Videotaped during a protest at Staten Island’s St. George Ferry in January, an unidentified woman tied to activist videographer James O’Keefe approached Garner’s daughter Erica Snipes to ask about Sharpton’s organization, the National Action Network.

“So, what, you think Al Sharpton is kind of like a crook in a sense?” the woman asked Snipes.

“He’s about this…,” Snipes said as she rubbed her fingers together.

“He’s about his money with you,” the woman said.

In an interview with the New York Post, Snipes denied what she said in the video.

Sharpton told the Post that O’Keefe’s video took advantage of Snipes.

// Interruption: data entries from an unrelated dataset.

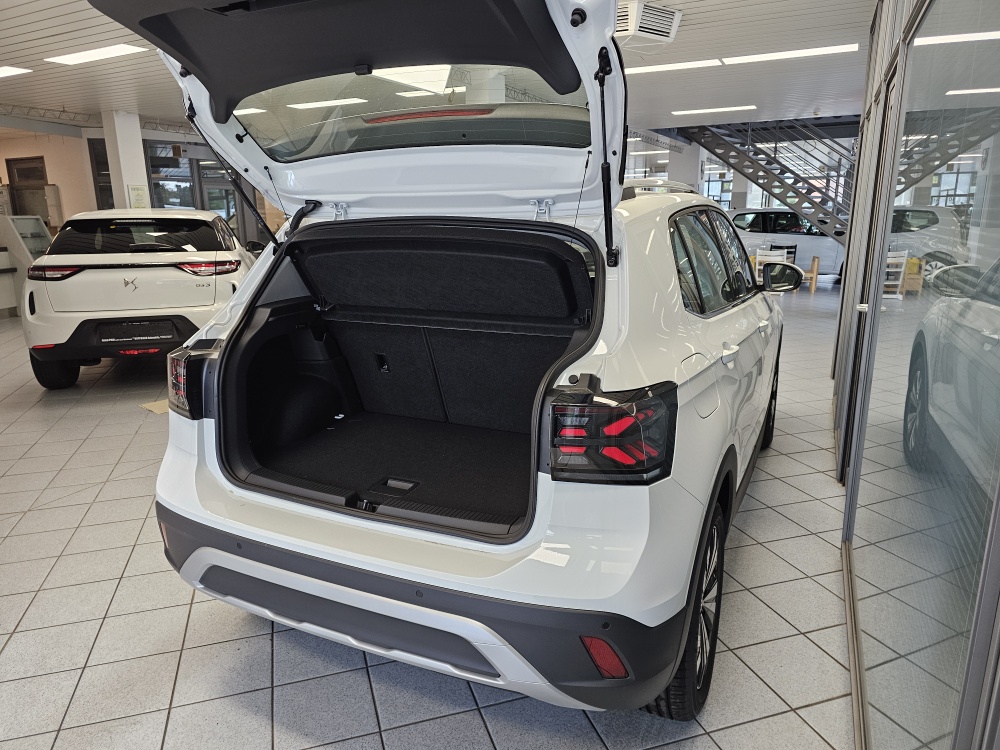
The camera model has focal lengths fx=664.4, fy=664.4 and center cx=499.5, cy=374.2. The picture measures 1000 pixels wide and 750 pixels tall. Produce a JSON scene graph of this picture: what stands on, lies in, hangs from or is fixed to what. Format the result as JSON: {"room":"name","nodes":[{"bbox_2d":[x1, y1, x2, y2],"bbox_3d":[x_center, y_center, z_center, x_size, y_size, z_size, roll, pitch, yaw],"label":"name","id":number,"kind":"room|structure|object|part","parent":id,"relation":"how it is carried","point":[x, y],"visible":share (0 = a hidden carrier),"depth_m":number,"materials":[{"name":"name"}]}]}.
{"room":"shop","nodes":[
{"label":"shop","id":0,"kind":"room"},
{"bbox_2d":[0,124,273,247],"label":"back wall","id":1,"kind":"structure","parent":0,"point":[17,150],"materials":[{"name":"beige paint"}]},
{"bbox_2d":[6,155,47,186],"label":"window","id":2,"kind":"structure","parent":1,"relation":"in","point":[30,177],"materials":[{"name":"brown wood"}]},
{"bbox_2d":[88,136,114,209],"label":"window","id":3,"kind":"structure","parent":1,"relation":"in","point":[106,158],"depth_m":11.36,"materials":[{"name":"glass"}]},
{"bbox_2d":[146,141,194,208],"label":"window","id":4,"kind":"structure","parent":1,"relation":"in","point":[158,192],"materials":[{"name":"glass"}]},
{"bbox_2d":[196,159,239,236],"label":"door","id":5,"kind":"structure","parent":1,"relation":"in","point":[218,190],"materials":[{"name":"grey glass"}]},
{"bbox_2d":[0,279,860,749],"bbox_3d":[-1.113,-0.379,7.535,13.756,0.118,15.186,6,15,25],"label":"tiled floor","id":6,"kind":"structure","parent":0,"point":[131,534],"depth_m":2.27,"materials":[{"name":"grey tile"}]},
{"bbox_2d":[0,214,57,313],"bbox_3d":[-7.188,-1.609,9.813,0.938,1.376,1.260,6,15,25],"label":"display counter","id":7,"kind":"object","parent":6,"relation":"on","point":[5,295],"visible":0.61,"depth_m":9.67,"materials":[{"name":"white"}]},
{"bbox_2d":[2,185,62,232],"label":"display cabinet","id":8,"kind":"object","parent":6,"relation":"on","point":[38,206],"visible":0.41,"depth_m":11.53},
{"bbox_2d":[102,110,150,210],"bbox_3d":[-5.957,-2.745,10.721,0.464,2.864,0.470,6,15,25],"label":"pillar","id":9,"kind":"structure","parent":6,"relation":"on","point":[139,146],"depth_m":10.43,"materials":[{"name":"white paint"}]},
{"bbox_2d":[127,184,148,208],"bbox_3d":[-5.645,-2.742,10.381,0.035,0.419,0.254,6,15,25],"label":"paper notice","id":10,"kind":"object","parent":9,"relation":"attached to","point":[137,190],"visible":0.92,"depth_m":10.35,"materials":[{"name":"paper"}]},
{"bbox_2d":[23,207,259,387],"bbox_3d":[-3.403,-0.975,6.927,1.708,1.466,3.825,-5,14,-16],"label":"white car","id":11,"kind":"object","parent":6,"relation":"on","point":[210,219],"visible":0.91,"depth_m":5.39,"materials":[{"name":"white metal"}]},
{"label":"wheel","id":12,"kind":"part","parent":11,"relation":"part of","materials":[{"name":"black rubber"}]},
{"bbox_3d":[-3.541,-0.840,5.378,0.421,0.102,0.452,-5,14,-16],"label":"taillight","id":13,"kind":"part","parent":11,"relation":"part of","materials":[{"name":"red plastic"}]},
{"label":"windshield","id":14,"kind":"part","parent":11,"relation":"part of","materials":[{"name":"black glass"}]},
{"bbox_3d":[-2.404,-0.893,5.488,0.489,0.103,0.404,-5,14,-16],"label":"taillight","id":15,"kind":"part","parent":11,"relation":"part of","materials":[{"name":"red plastic"}]},
{"bbox_2d":[139,398,169,413],"bbox_3d":[-2.413,0.209,4.970,0.378,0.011,0.445,11,18,40],"label":"cardboard sheet","id":16,"kind":"object","parent":6,"relation":"on","point":[150,406],"visible":0.3,"depth_m":4.86,"materials":[{"name":"paper"}]},
{"bbox_2d":[94,0,786,719],"bbox_3d":[0.287,-0.378,3.091,1.815,2.027,3.573,6,15,25],"label":"white car","id":17,"kind":"object","parent":6,"relation":"on","point":[359,606],"visible":0.97,"depth_m":2.02,"materials":[{"name":"metal"}]},
{"bbox_3d":[-1.146,0.011,2.523,0.172,0.226,0.288,-5,14,-16],"label":"taillight","id":18,"kind":"part","parent":17,"relation":"part of","materials":[{"name":"black plastic"}]},
{"bbox_3d":[-0.360,-0.976,2.461,1.229,0.307,0.656,6,15,25],"label":"window","id":19,"kind":"part","parent":17,"relation":"part of","materials":[{"name":"clear glass"}]},
{"bbox_3d":[-0.309,0.544,2.404,2.082,0.367,1.135,6,15,25],"label":"bumper","id":20,"kind":"part","parent":17,"relation":"part of","materials":[{"name":"black plastic"}]},
{"bbox_3d":[0.291,0.142,1.775,0.300,0.214,0.305,6,15,25],"label":"taillight","id":21,"kind":"part","parent":17,"relation":"part of","materials":[{"name":"black plastic"}]},
{"bbox_3d":[0.581,0.670,2.076,0.205,0.604,0.592,6,15,25],"label":"wheel","id":22,"kind":"part","parent":17,"relation":"part of","materials":[{"name":"black rubber"}]},
{"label":"fuel filler door","id":23,"kind":"part","parent":17,"relation":"part of","materials":[{"name":"metal"}]},
{"bbox_3d":[0.958,-0.534,3.045,0.137,0.413,1.592,6,15,25],"label":"windows","id":24,"kind":"part","parent":17,"relation":"part of","materials":[{"name":"glass"}]},
{"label":"door handle","id":25,"kind":"part","parent":17,"relation":"part of","materials":[{"name":"metal"}]},
{"bbox_3d":[1.571,0.149,4.025,0.212,0.599,0.544,6,15,25],"label":"wheel","id":26,"kind":"part","parent":17,"relation":"part of","materials":[{"name":"black rubber"}]},
{"bbox_2d":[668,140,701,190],"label":"column","id":27,"kind":"structure","parent":6,"relation":"on","point":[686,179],"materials":[{"name":"white paint"}]},
{"bbox_2d":[683,115,858,241],"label":"metal staircase","id":28,"kind":"structure","parent":6,"relation":"on","point":[775,160],"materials":[{"name":"metal"}]},
{"bbox_2d":[753,247,791,281],"bbox_3d":[4.524,-1.667,11.084,0.485,0.802,0.481,3,14,15],"label":"white chair","id":29,"kind":"object","parent":6,"relation":"on","point":[767,259],"visible":0.45,"depth_m":11.00,"materials":[{"name":"white"}]},
{"bbox_2d":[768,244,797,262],"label":"chair","id":30,"kind":"object","parent":6,"relation":"on","point":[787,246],"visible":0.33,"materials":[{"name":"black"}]},
{"bbox_2d":[726,207,845,277],"label":"white car","id":31,"kind":"object","parent":6,"relation":"on","point":[833,246],"visible":0.55,"materials":[{"name":"white metal"}]},
{"bbox_2d":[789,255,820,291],"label":"wooden chair","id":32,"kind":"object","parent":6,"relation":"on","point":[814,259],"visible":0.49,"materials":[{"name":"brown wood"}]},
{"bbox_2d":[0,0,880,133],"bbox_3d":[-1.051,-3.826,8.503,16.558,0.169,19.243,6,15,25],"label":"ceiling","id":33,"kind":"structure","parent":0,"point":[44,40],"depth_m":7.61,"materials":[{"name":"white paint"}]},
{"bbox_2d":[0,66,32,77],"bbox_3d":[-5.807,-3.336,7.382,1.434,0.058,0.324,6,15,25],"label":"ceiling light","id":34,"kind":"object","parent":33,"relation":"attached to","point":[7,72],"visible":0.99,"depth_m":7.20,"materials":[{"name":"white"}]},
{"bbox_2d":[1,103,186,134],"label":"ceiling truss","id":35,"kind":"object","parent":33,"relation":"attached to","point":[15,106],"visible":0.59,"depth_m":10.61,"materials":[{"name":"metal"}]},
{"bbox_2d":[43,43,148,65],"bbox_3d":[-3.980,-3.150,6.532,1.276,0.057,0.271,6,15,25],"label":"ceiling light","id":36,"kind":"object","parent":33,"relation":"attached to","point":[102,53],"visible":0.98,"depth_m":6.46,"materials":[{"name":"white"}]},
{"bbox_2d":[615,1,681,46],"bbox_3d":[1.075,-2.863,5.507,0.681,0.260,0.667,-11,17,-36],"label":"air conditioner","id":37,"kind":"object","parent":33,"relation":"attached to","point":[667,13],"visible":0.79,"depth_m":5.31,"materials":[{"name":"white"}]},
{"bbox_2d":[623,59,721,74],"bbox_3d":[1.680,-3.425,7.442,1.515,0.046,0.300,6,15,25],"label":"ceiling light","id":38,"kind":"object","parent":33,"relation":"attached to","point":[665,66],"visible":0.87,"depth_m":7.27,"materials":[{"name":"white"}]},
{"bbox_2d":[672,104,755,115],"bbox_3d":[3.501,-4.318,10.858,1.370,0.049,0.269,6,15,25],"label":"ceiling light","id":39,"kind":"object","parent":33,"relation":"attached to","point":[731,108],"visible":0.98,"depth_m":10.79,"materials":[{"name":"white"}]},
{"bbox_2d":[719,43,857,64],"bbox_3d":[3.013,-3.336,6.923,1.421,0.052,0.278,6,15,25],"label":"ceiling light","id":40,"kind":"object","parent":33,"relation":"attached to","point":[812,51],"visible":0.97,"depth_m":6.86,"materials":[{"name":"white"}]},
{"bbox_2d":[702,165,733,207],"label":"window","id":41,"kind":"structure","parent":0,"point":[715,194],"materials":[{"name":"glass"}]},
{"bbox_2d":[832,0,999,749],"bbox_3d":[1.242,-0.569,1.929,0.171,2.791,6.728,6,15,25],"label":"glass partition wall","id":42,"kind":"structure","parent":0,"point":[992,599],"depth_m":1.29,"materials":[{"name":"glass"}]},
{"bbox_2d":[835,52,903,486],"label":"door","id":43,"kind":"structure","parent":42,"relation":"in","point":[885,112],"depth_m":3.09,"materials":[{"name":"clear glass"}]}
]}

“They’re splicing and dicing stuff together. It was a distortion,” Sharpton said. “Erica is a sincere victim. She was not trying to infer anything with me.”

The video, released by O’Keefe’s Project Veritas, is the latest project released by the conservative group. O’Keefe was arrested and sentenced to three years probation in 2010 for a sting gone wrong in Louisiana.

O’Keefe’s last known operation in New York City was in 2009, when he and a woman posed as a prostitute and pimp looking for advice at the now defunct ACORN offices in Brooklyn on how to operate a presumably illegal sex trade ring.

O’Keefe targeted the community organization for its role in voter registration drives in 2008 and helped set off a Republican-led dismantling of the organization by Congress despite various investigations determining ACORN broke no laws and misused no taxpayer money.

Sharpton, who paid for Eric Garner’s funeral after the Staten Island man from an alleged chokehold by an NYPD officer in July 2014, was a prominent presence in City Hall after Garner’s death and a grand jury’s refusal to indict the arresting police officers.